## 18.3 Missing Data Mechanisms

Process by which some units observed, some units not observed

• Missing Completely at Random (MCAR): The probability that a data point is missing is completely unrelated (independent) of any observed and unobserved data or parameters.
• P(Y missing| X, Y) = P(Y missing)
• Missing at Random (MAR): The probability that a data point is missing is independent can be explained or modeled by other observed variables.
• P(Y missing|x, Y) = P(Y missing | X)
• Ex: Y = age, X = sex
- Pr (Y miss| X = male) = 0.2
- Pr (Y miss| X = female) = 0.3
- Males people are less likely to fill out an income survey - The missing data on income is related to gender - After accounting for gender the missing data is unrelated to income.
• Not missing at Random (NMAR): The probability that a data point is missing depends on the value of the variable in question.
• P(Y missing | X, Y) = P (Y missing|X, Y)
• Ex: Y = income, X = immigration status
• Richer person may be less willing to disclose income
• Undocumented immigrant may be less willing to disclose income Write down an example of each.

Does it matter to inferences? Yes!

### 18.3.1 Demonstration via Simulation

What follows is just one method of approaching this problem via code.

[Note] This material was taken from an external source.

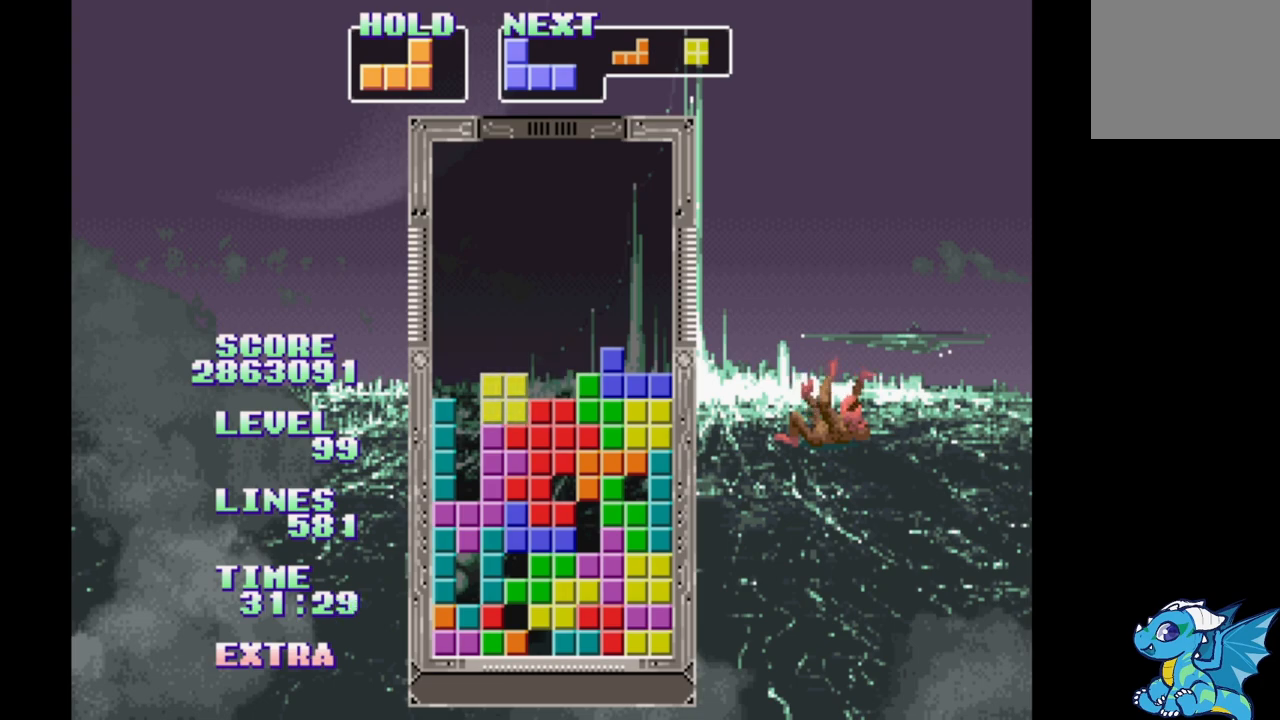
{"buttons": [], "events": [[33, "DPAD_RIGHT", "down"], [67, "DPAD_RIGHT", "up"], [83, "B", "down"], [167, "B", "up"], [233, "B", "down"], [333, "B", "up"], [417, "B", "down"], [500, "B", "up"]]}
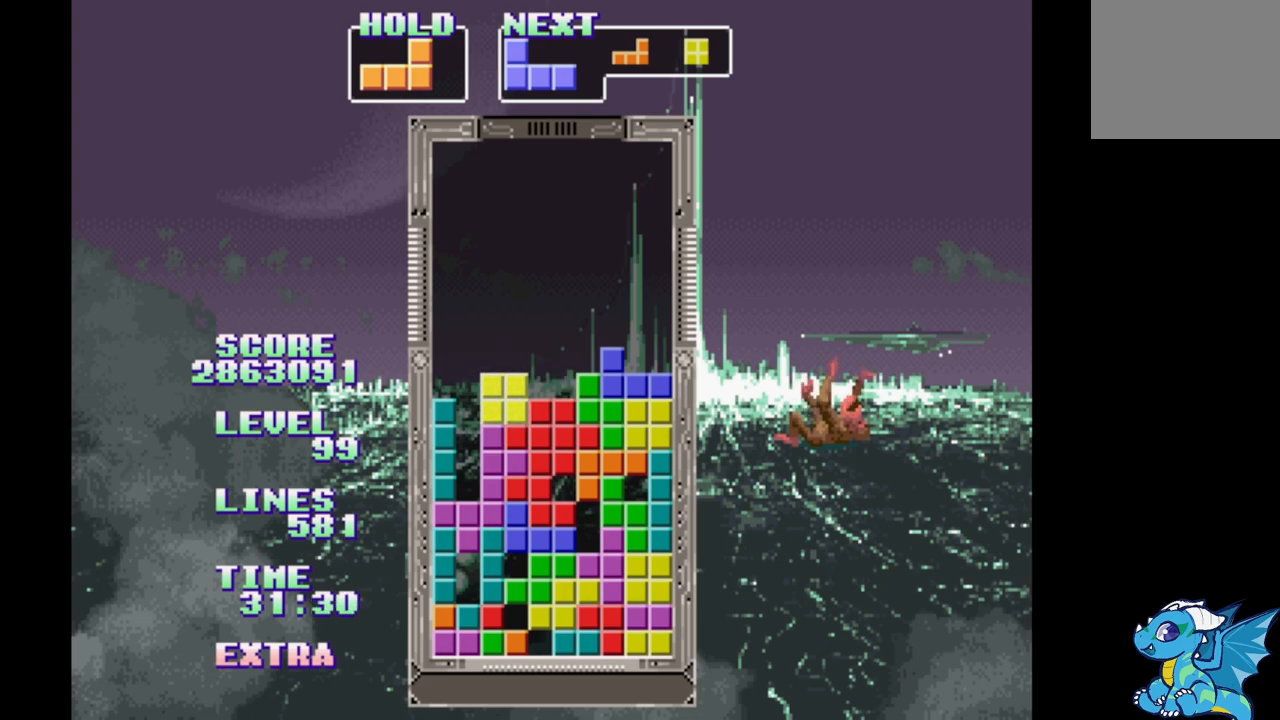
{"buttons": ["B"], "events": [[67, "B", "down"], [167, "B", "up"], [250, "B", "down"], [350, "B", "up"], [433, "B", "down"]]}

Simulation is a frequently used technique to understand the behavior of a process over time or over repeated samples.

#### 18.3.1.1 MCAR

1. Draw a random sample of size 100 from a standard Normal distribution (Z) and calculate the mean.
set.seed(456) # setting a seed ensures the same numbers will be drawn each time
z <- rnorm(100)
mean.z <- mean(z)
mean.z
##  0.1205748
1. Delete data at a rate of $$p$$ and calculate the complete case (available) mean.
• Sample 100 random Bernoulli (0/1) variables with probability $$p$$.
x <- rbinom(100, 1, p=.5)
• Find out which elements are are 1’s
delete.these <- which(x==1)
• Set those elements in z to NA.
z[delete.these] <- NA
• Calculate the complete case mean
mean(z, na.rm=TRUE)
##  0.1377305
2. Calculate the bias as the sample mean minus the true mean ($$E(\hat\theta) - \theta$$).
mean(z, na.rm=TRUE) - mean.z
##  0.01715565

How does the bias change as a function of the proportion of missing? Let $$p$$ range from 0% to 99% and plot the bias as a function of $$p$$.

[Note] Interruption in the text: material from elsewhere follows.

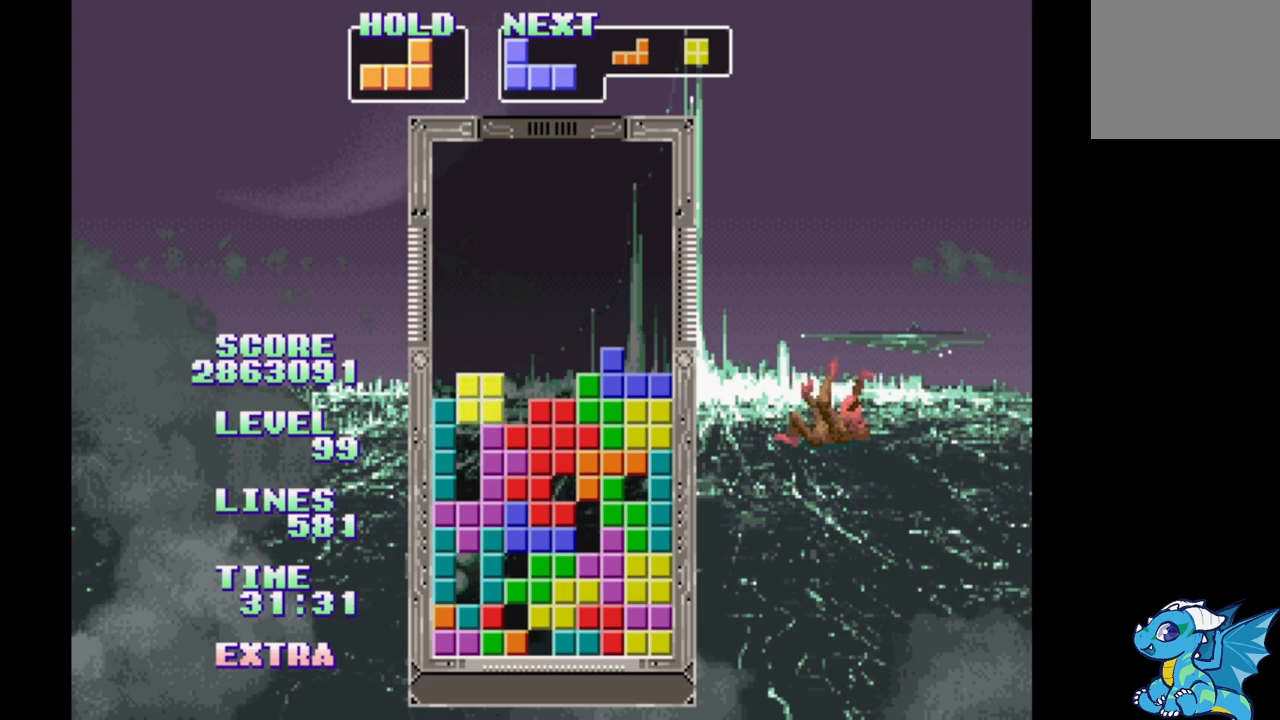
{"buttons": [], "events": [[17, "B", "up"], [100, "B", "down"], [183, "B", "up"], [233, "B", "down"], [333, "B", "up"], [417, "B", "down"], [450, "B", "up"]]}
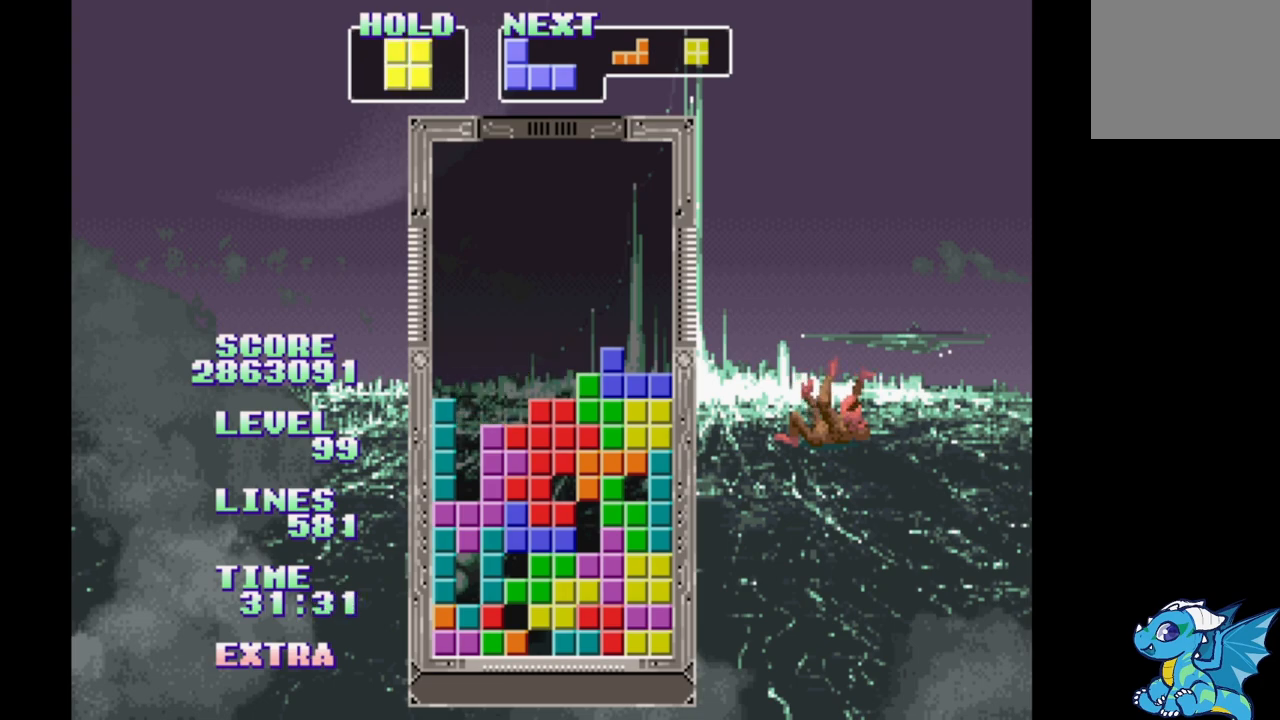
{"buttons": [], "events": [[167, "DPAD_RIGHT", "down"], [250, "DPAD_RIGHT", "up"]]}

calc.bias <- function(p){ # create a function to handle the repeated calculations
mean(ifelse(rbinom(100, 1, p)==1, NA, z), na.rm=TRUE) - mean.z
}

p <- seq(0,.99,by=.01)

plot(c(0,1), c(-1, 1), type="n", ylab="Bias", xlab="Proportion of missing")
points(p, sapply(p, calc.bias), pch=16)
abline(h=0, lty=2, col="blue")  What is the behavior of the bias as $$p$$ increases? Look specifically at the position/location of the bias, and the variance/variability of the bias.

#### 18.3.1.3 NMAR: Pure Censoring

Consider a hypothetical blood test to measure a hormone that is normally distributed in the blood with mean 10$$\mu g$$ and variance 1. However the test to detect the compound only can detect levels above 10.

z <- rnorm(100, 10, 1)
y <- z
y[y<10] <- NA
mean(z) - mean(y, na.rm=TRUE)
##  -0.6850601

Did the complete case estimate over- or under-estimate the true mean?

When the data is not missing at random, the bias can be much greater.
Usually you don’t know the missing data mechanism.

Degrees of difficulty

• MCAR: is easiest to deal with.
• MAR: we can live with it.
• NMAR: most difficult to handle.

Evidence?

What can we learn from evidence in the data set at hand?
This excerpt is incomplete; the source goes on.